Sure, the Ludwigsburg Christmas Market isn’t huge like many of the other Christmas markets that you’ll find in the country, but it’s a special one that oozes with a small town charm missing from the metropolitan markets of nearby Stuttgart.
If you happen to be visiting Stuttgart for Christmas markets this year (click here to read my guide), do me a favour and stop by Ludwigsburg too – I promise you won’t regret it.
So, if I’ve convinced you, here’s a rundown of everything you need to know about the Ludwigsburg Christmas Market near Stuttgart, including important dates, locations, what to eat and what to buy!
Where is Ludwigsburg?
Ludwigsburg is a city in Southwest Germany located north of Stuttgart. It’s known best for its stunning Residenzschloss, which is built in the same elegant style of Versailles, with the whimsical bonus that it hosts the world’s largest pumpkin festival every year.

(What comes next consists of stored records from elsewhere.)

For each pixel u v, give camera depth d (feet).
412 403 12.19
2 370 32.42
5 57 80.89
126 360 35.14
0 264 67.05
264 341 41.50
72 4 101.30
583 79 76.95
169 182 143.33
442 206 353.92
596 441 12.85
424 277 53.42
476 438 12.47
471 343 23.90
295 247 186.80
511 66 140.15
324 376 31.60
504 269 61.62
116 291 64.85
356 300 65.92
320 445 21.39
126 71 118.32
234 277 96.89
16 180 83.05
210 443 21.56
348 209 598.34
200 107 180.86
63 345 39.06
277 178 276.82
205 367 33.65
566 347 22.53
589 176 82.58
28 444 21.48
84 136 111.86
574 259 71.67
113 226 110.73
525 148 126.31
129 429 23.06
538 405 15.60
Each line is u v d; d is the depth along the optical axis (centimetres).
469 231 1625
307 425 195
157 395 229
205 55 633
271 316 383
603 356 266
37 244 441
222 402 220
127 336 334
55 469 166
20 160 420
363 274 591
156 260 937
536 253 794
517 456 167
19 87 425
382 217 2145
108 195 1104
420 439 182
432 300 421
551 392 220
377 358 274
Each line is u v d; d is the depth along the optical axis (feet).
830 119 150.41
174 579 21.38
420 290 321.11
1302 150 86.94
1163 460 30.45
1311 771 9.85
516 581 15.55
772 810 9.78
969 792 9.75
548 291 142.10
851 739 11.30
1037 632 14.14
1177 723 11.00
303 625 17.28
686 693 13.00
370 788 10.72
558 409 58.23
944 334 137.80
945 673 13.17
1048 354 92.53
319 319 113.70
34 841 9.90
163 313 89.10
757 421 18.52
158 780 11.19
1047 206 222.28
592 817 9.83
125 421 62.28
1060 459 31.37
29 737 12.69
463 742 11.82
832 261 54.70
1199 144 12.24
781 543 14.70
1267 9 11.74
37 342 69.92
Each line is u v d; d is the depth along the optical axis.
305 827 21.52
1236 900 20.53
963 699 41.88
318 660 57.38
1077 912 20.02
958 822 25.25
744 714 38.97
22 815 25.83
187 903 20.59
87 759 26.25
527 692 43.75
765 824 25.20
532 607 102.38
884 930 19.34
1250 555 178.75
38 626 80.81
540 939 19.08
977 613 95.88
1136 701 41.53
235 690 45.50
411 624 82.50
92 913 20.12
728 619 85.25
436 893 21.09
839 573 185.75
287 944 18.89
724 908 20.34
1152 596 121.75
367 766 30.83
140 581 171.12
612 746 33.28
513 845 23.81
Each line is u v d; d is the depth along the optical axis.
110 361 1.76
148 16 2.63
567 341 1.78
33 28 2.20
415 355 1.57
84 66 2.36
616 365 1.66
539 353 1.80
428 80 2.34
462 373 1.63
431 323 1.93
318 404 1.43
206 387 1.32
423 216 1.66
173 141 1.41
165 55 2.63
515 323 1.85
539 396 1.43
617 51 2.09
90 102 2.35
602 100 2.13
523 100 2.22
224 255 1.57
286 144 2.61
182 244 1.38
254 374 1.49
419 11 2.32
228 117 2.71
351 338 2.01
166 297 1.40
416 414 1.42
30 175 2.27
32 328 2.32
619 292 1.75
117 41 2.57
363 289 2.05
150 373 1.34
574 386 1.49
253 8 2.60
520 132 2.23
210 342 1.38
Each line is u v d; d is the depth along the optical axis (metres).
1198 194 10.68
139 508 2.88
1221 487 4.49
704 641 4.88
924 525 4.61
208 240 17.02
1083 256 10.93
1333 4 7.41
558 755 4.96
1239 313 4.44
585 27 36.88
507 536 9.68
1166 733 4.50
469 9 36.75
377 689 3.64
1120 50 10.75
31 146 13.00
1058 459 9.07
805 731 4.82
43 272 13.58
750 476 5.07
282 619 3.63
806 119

Ludwigsburg may only be a 15 minute commute from Stuttgart, but it feels worlds away, with its beautiful Baroque facades and small town charm. Hands down, it’s one of my favourite hidden gems in Germany!
How to Get to Ludwigsburg
With its location close to Stuttgart, Ludwigsburg is easily accessed by plane, train, and bus.
The nearest airport is of course the Stuttgart Airport. Using S-Bahn trains, you can get from Stuttgart Airport to Ludwigsburg in about 45 minutes. A taxi would not actually be much faster (the route takes about 40 minutes to drive), so S-Bahn is the more cost-effective way, and also doesn’t rely on traffic.
From Stuttgart city center, you can easily get to Ludwigsburg by taking the S4 or S5. You’ll be there within 15 minutes!
Ludwigsburg Christmas Market Dates 2020
While the Ludwigsburg Christmas Market was planned from November 24, 2020 to December 22, 2020, the event has unfortunately been cancelled for 2020.
Ludwigsburg Christmas Market Hours
While this year’s market is cancelled, in previous years the Ludwigsburg Christmas Market was open daily from 11 am to 9 pm.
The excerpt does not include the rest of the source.